WRITTEN TASK -> The result must match the data exactly, line for line.

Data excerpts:
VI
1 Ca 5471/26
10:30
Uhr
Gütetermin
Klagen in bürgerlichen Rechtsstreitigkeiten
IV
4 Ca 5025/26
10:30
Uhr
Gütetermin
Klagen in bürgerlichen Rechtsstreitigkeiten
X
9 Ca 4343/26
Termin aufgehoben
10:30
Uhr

SOLUTION TO THE EXERCISE ->
VI
1 Ca 5471/26
10:30
Uhr
Gütetermin
Klagen in bürgerlichen Rechtsstreitigkeiten
IV
4 Ca 5025/26
10:30
Uhr
Gütetermin
Klagen in bürgerlichen Rechtsstreitigkeiten
X
9 Ca 4343/26
Termin aufgehoben
10:30
Uhr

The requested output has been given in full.